▶ **Job item**: For each line below that holds "will", return the line as it stands.

▶ **Dataset entries**:
§
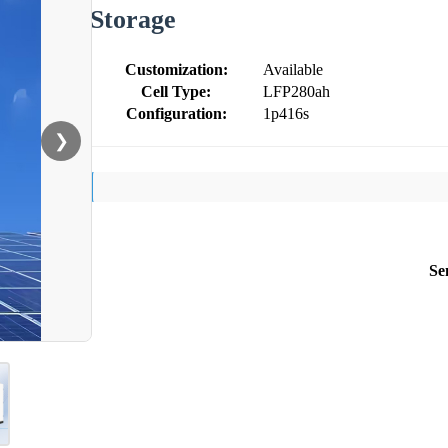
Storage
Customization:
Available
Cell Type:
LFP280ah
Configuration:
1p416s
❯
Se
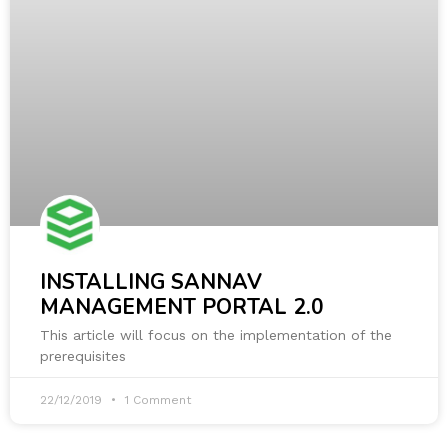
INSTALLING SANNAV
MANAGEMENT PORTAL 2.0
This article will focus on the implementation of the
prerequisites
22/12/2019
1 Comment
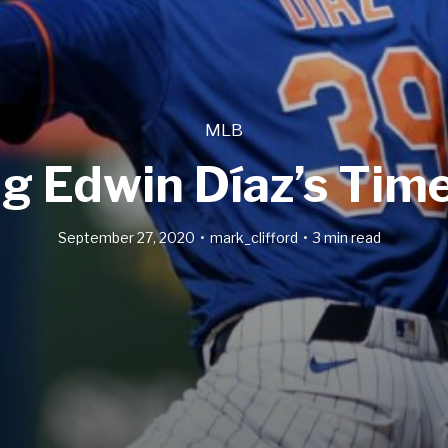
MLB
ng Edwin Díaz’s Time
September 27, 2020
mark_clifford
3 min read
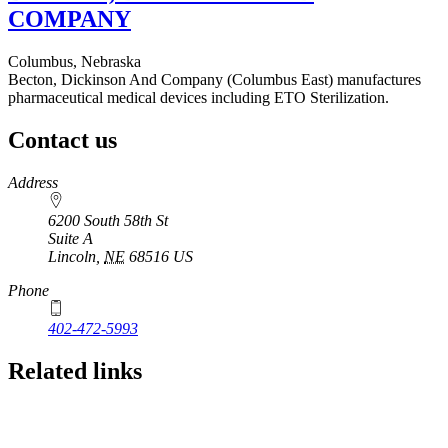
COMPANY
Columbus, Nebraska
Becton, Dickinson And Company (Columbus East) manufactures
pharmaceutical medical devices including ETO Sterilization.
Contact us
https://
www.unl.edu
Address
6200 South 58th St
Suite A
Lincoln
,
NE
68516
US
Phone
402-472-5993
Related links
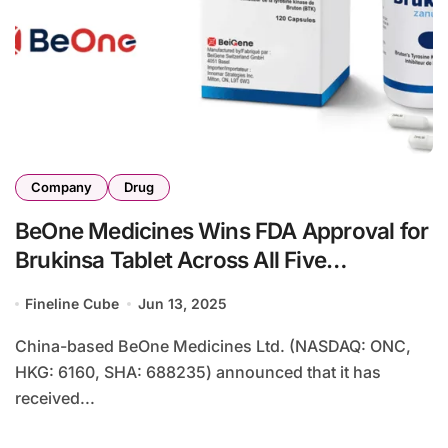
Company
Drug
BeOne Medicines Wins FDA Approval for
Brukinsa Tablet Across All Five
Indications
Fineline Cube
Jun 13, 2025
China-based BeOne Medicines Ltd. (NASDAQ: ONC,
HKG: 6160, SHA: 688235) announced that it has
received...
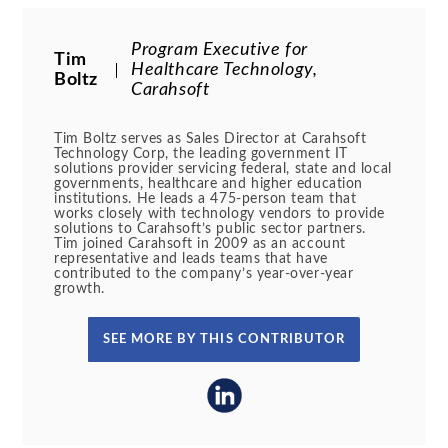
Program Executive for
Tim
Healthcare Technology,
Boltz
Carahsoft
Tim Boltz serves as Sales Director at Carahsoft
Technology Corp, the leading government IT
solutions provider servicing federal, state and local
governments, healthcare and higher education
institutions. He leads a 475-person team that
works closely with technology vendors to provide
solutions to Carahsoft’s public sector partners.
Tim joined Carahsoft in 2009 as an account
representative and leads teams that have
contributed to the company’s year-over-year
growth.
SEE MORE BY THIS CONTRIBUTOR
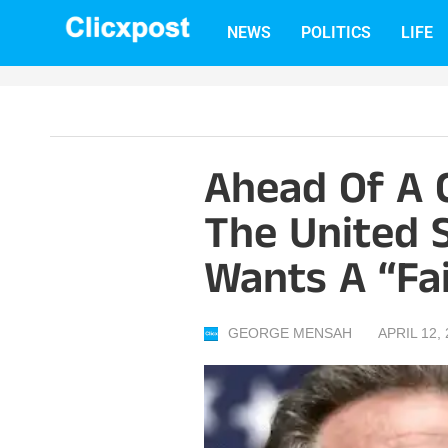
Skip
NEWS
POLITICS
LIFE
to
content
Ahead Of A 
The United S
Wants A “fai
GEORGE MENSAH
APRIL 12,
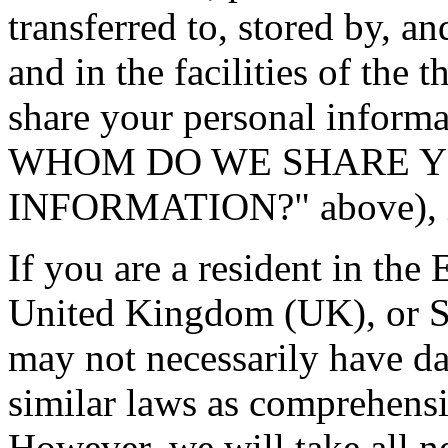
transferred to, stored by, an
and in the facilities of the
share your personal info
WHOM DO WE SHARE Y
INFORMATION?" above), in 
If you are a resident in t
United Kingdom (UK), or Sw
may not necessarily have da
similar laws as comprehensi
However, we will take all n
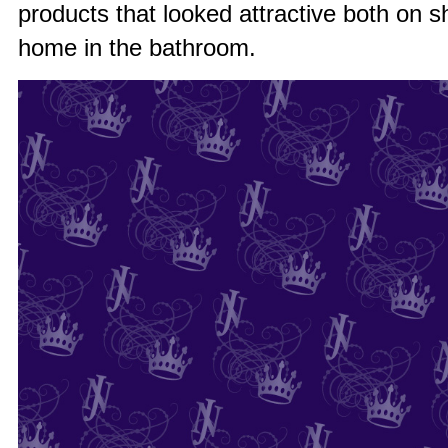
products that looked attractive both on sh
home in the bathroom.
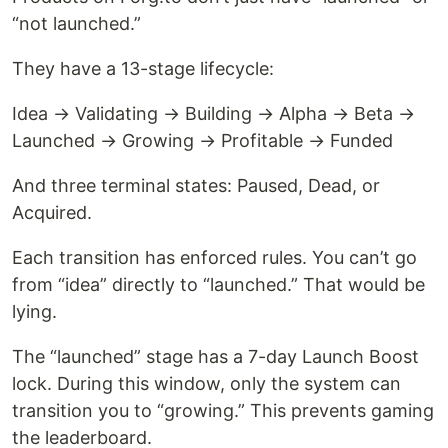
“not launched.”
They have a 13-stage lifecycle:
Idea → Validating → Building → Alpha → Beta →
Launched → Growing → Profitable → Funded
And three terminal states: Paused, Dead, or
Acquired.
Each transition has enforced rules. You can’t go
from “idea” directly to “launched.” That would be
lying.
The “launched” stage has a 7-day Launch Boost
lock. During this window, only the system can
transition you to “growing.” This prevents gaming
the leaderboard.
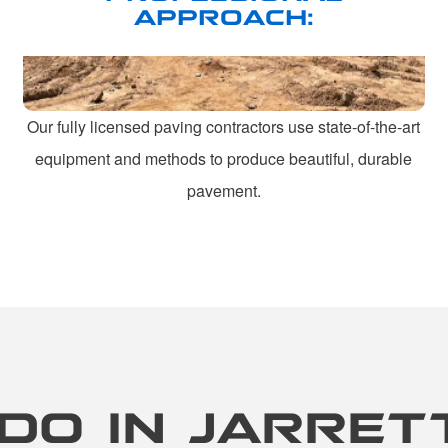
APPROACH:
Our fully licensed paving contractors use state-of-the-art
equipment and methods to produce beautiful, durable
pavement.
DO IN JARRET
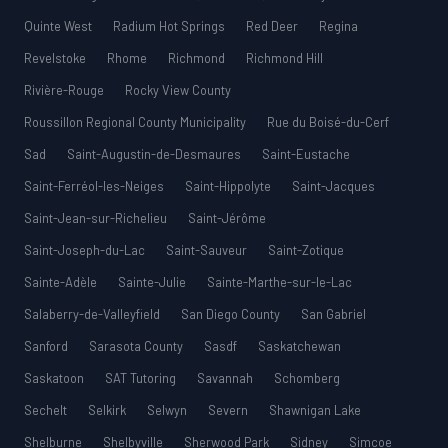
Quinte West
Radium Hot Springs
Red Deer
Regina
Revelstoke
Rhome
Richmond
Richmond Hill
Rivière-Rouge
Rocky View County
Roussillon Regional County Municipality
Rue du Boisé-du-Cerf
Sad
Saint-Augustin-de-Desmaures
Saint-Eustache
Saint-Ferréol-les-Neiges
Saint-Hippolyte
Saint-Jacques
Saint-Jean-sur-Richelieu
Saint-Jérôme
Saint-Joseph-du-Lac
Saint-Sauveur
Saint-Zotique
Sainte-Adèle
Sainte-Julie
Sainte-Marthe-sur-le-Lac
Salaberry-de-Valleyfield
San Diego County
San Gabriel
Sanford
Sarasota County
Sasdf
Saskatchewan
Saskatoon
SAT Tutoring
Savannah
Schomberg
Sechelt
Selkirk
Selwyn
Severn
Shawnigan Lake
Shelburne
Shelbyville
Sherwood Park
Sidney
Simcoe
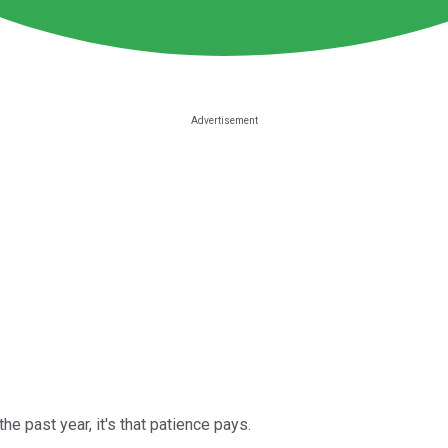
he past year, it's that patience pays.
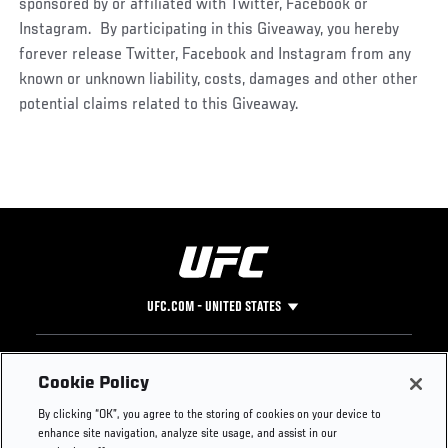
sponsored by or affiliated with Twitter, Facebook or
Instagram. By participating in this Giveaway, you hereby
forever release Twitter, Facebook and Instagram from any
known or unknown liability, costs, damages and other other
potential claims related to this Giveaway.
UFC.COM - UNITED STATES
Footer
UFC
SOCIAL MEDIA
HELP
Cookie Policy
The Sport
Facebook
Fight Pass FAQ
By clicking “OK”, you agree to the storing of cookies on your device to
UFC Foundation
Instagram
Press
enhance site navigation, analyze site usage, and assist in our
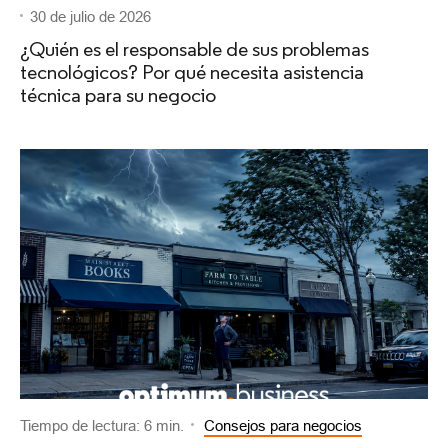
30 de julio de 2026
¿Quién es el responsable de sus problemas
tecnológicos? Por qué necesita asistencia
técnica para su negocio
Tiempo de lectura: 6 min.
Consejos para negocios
§
▶ **Answer box**:
This article will focus on the implementation of the
However, we will take all n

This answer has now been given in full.